It’s that time of the year again. The summer is over, and more than 200,000 third-level students here are preparing to start another academic year.
Some have recently expressed surprised at the slight decrease in the number of applicants who have accepted college places this year compared to last year.
Many are attributing this trend to the accommodation crisis in Dublin and other urban areas, and there’s a large amount of truth to this.
Tragically, many talented people are indeed being deterred from pursuing further education by exorbitant rents.
However, the overall decline in the number of college applicants should not be viewed with alarm. For too long, far too many Irish people have been enrolling in college courses, and this drop in numbers may actually represent a positive turning point in Irish education.
We could be witnessing the beginning of a revolution in Irish education, one which will boost economic productivity, reduce educational costs and provide our young people with a broader range of choices to match their aspirations and needs.
Politicians love to boast of how Ireland has one of the highest percentages of adults with a third-level degree. This is true, but there is no point pretending that this does not come at a cost.
Providing third-level education is not cheap. Appropriate facilities must be built and maintained, teaching staff have be paid competitive salaries and the administrative systems of major academic institutions have to be kept running.
While much of this funding comes from the state, students and parents pay dearly too. A report from the European Commission last year showed that Irish third-level students pay the second highest fees out of 42 European countries examined.
As student numbers have increased, the pressure on our third-level institutions has grown massively.
All stakeholders agree that the resulting funding shortage is damaging the sector – witness how colleges have plummeted in global rankings – and yet no political party is willing to state how exactly we are going to raise the extra €600 million a year needed to maintain standards in the sector.

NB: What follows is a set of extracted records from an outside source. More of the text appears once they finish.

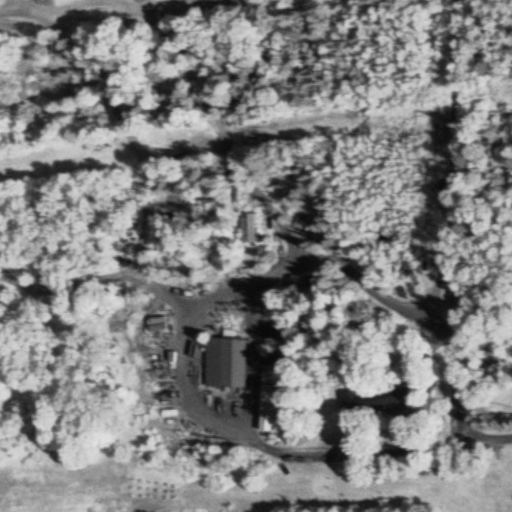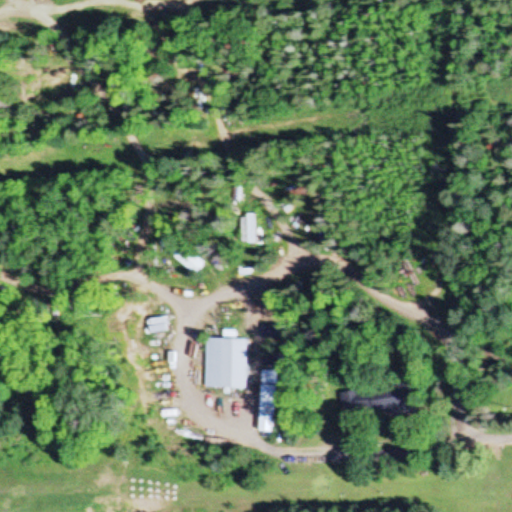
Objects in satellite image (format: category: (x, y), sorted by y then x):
building: (248, 228)
building: (182, 254)
building: (224, 364)
building: (265, 401)
building: (377, 401)
road: (234, 435)
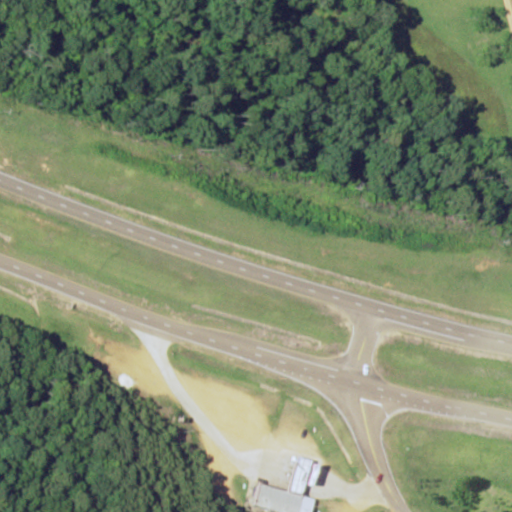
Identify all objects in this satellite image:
road: (252, 269)
road: (253, 347)
road: (368, 413)
building: (296, 491)
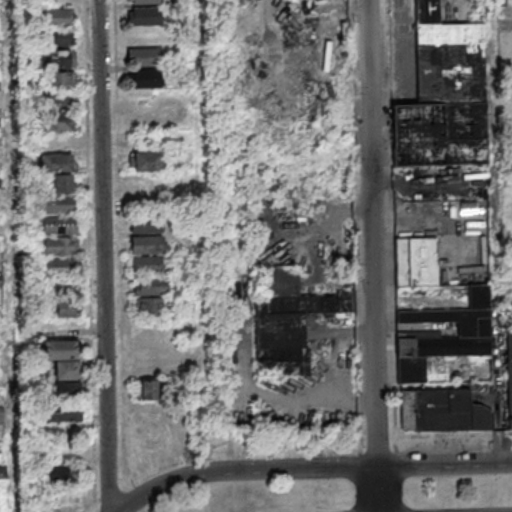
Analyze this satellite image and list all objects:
building: (144, 1)
building: (326, 7)
building: (144, 16)
building: (57, 17)
building: (59, 38)
road: (492, 47)
building: (143, 56)
building: (60, 59)
building: (145, 78)
building: (62, 79)
building: (443, 95)
building: (61, 99)
building: (56, 121)
building: (145, 160)
building: (58, 171)
building: (60, 204)
building: (60, 225)
building: (146, 225)
building: (60, 246)
building: (148, 254)
road: (371, 255)
road: (9, 256)
road: (102, 256)
building: (416, 261)
building: (61, 266)
building: (61, 286)
building: (149, 286)
building: (148, 307)
building: (65, 309)
building: (288, 321)
building: (441, 335)
building: (63, 368)
building: (509, 379)
building: (148, 390)
building: (443, 412)
building: (63, 413)
building: (1, 415)
road: (311, 466)
building: (62, 476)
building: (37, 511)
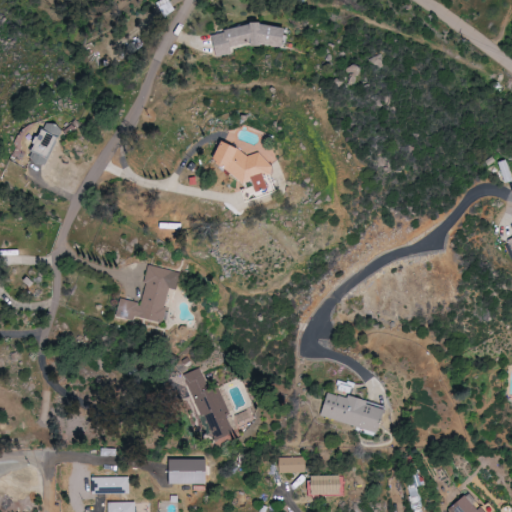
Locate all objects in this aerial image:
building: (166, 7)
road: (465, 34)
building: (243, 37)
building: (48, 144)
building: (234, 164)
road: (91, 175)
road: (165, 184)
building: (511, 240)
road: (363, 272)
road: (0, 278)
building: (150, 296)
road: (22, 333)
building: (207, 403)
road: (102, 409)
building: (349, 412)
road: (46, 463)
building: (290, 465)
building: (111, 485)
building: (322, 485)
road: (290, 501)
building: (462, 505)
building: (123, 506)
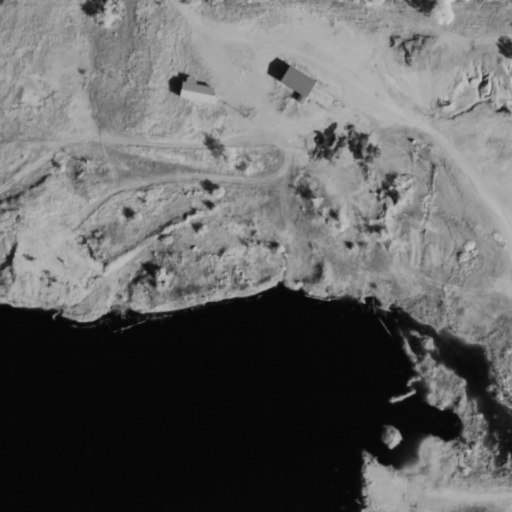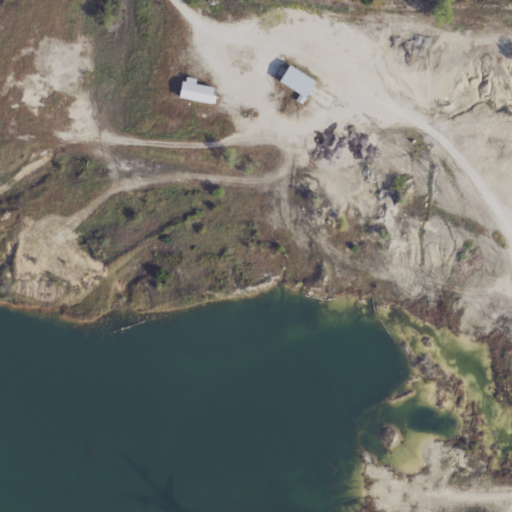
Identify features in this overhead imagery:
road: (374, 79)
building: (294, 80)
building: (294, 80)
building: (193, 89)
building: (193, 89)
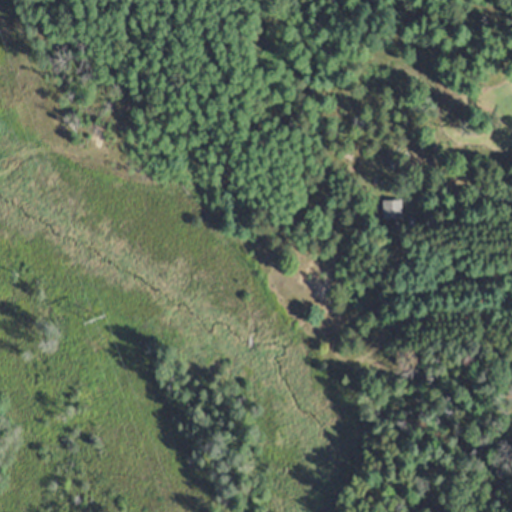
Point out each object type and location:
building: (390, 221)
road: (455, 232)
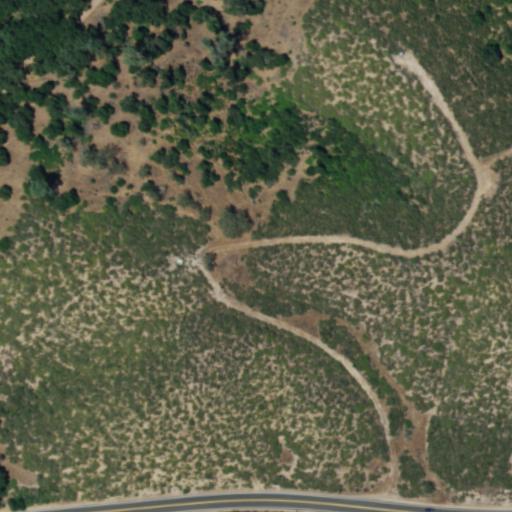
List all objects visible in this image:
road: (49, 43)
road: (257, 497)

Another part of the problem of the unstated college-for-all policy is that many who enroll in third-level courses leave with nothing to show for it, except whatever bills they have accumulated.

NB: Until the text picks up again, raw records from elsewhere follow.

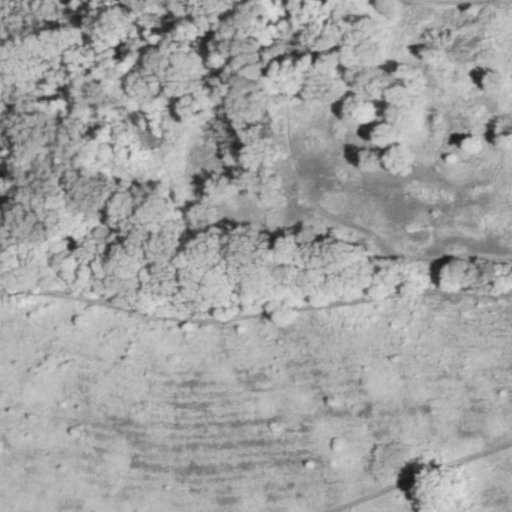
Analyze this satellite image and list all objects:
road: (86, 45)
road: (279, 54)
road: (240, 266)
road: (254, 304)
road: (415, 474)
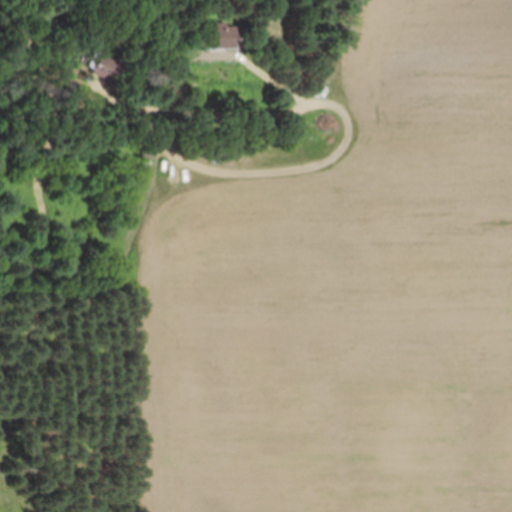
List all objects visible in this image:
building: (218, 36)
building: (107, 67)
road: (241, 167)
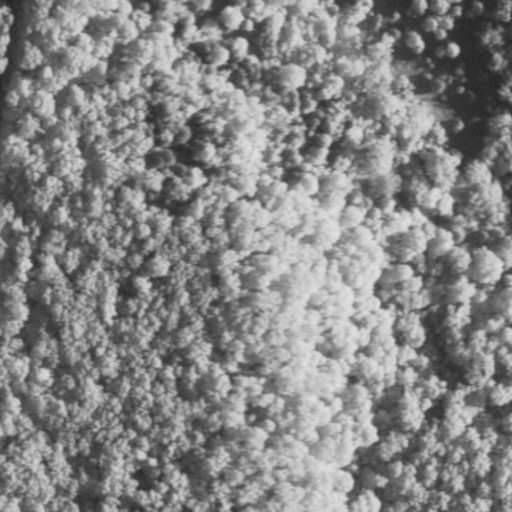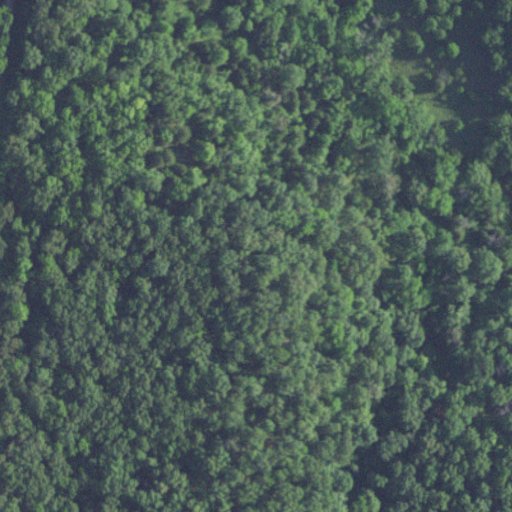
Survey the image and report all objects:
road: (5, 28)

Last year, it was revealed that more than 70% of Irish students do not make it past their first year in college in certain courses. Drop-out rates are much higher in ITs than in universities, but the problem exists throughout the sector.
Some of these students find courses better suited to them, while others enter the workforce. Either way however, the cost of temporarily educating tens of thousands of future drop-outs in courses that they were clearly not suited to is another driver of our spiraling education bill.
The expectation that people should automatically go to college upon leaving school also exacerbates the housing shortage.
Every year, an ever greater number of students have been seeking accommodation in the densely-populated areas where colleges tend to be located. As demand goes up, so too do prices.
When combined with college fees and living expenses, skyrocketing rents are a crushing burden. A DIT survey published last year suggested that students moving to Dublin for college would likely need €12,495 to cover just one academic year.
This situation – like our present third-level system more generally – is completely unsustainable.
Many people acknowledge this, but are reluctant to give up on the aspiration that they or their children could one day stand next to a podium clutching a college degree: their ticket to a world of opportunity in the professional sphere.
But in many countries, spending 3-4 years in college is not considered to be the only to educate or train people.
Germany is rightly lauded for its skilled and productive workforce, its export-led economy and its very low rates of unemployment.
A huge part of the credit for all this belongs to the country’s vocational education sector. The ‘dual system’ for vocational education involves apprentices splitting their time between normal classes and on-the-job training in companies.
Participating businesses partner with the vocational authorities to their mutual benefit, not to mention that of the students.
Huge numbers of young people in Germany opt for such apprenticeships, which exist in a wide variety of areas and professions. The advantages of vocational training are obvious: paid work from a young age and first-hand experience of what an industry really looks like.
Compared to college education, it is often a faster route to the workplace, too: no small matter for young people eager to make money and gain their independence.
A vocational system should not be considered as a replacement to university-type education, but instead as a system which can complement it.
Indeed, it is noticeable that the European countries which favour vocational education tend to provide genuinely free university education, and are able to do so because of their strong economies, and the crucial fact that fewer people opt to attend college when attractive apprenticeship schemes are in place. Fewer college students equals more resources per student – so everyone wins.
The establishment of proper vocational education in Ireland would therefore reduce the pressure on our crumbling third-level infrastructure, while putting real power in the hands of young people trying to decide what it is they want to do in life.
By shortening training times, and by emphasising practical experience over classroom instruction, such a system would more effectively prepare young people for the economy of the 21st century.
Gone are the days where a four-year degree set a person up for a forty-year career in a given industry. Those in college now should be prepared to change not just jobs, but industries, throughout their careers.
Circumstances have changed, and now our education system needs to change as well.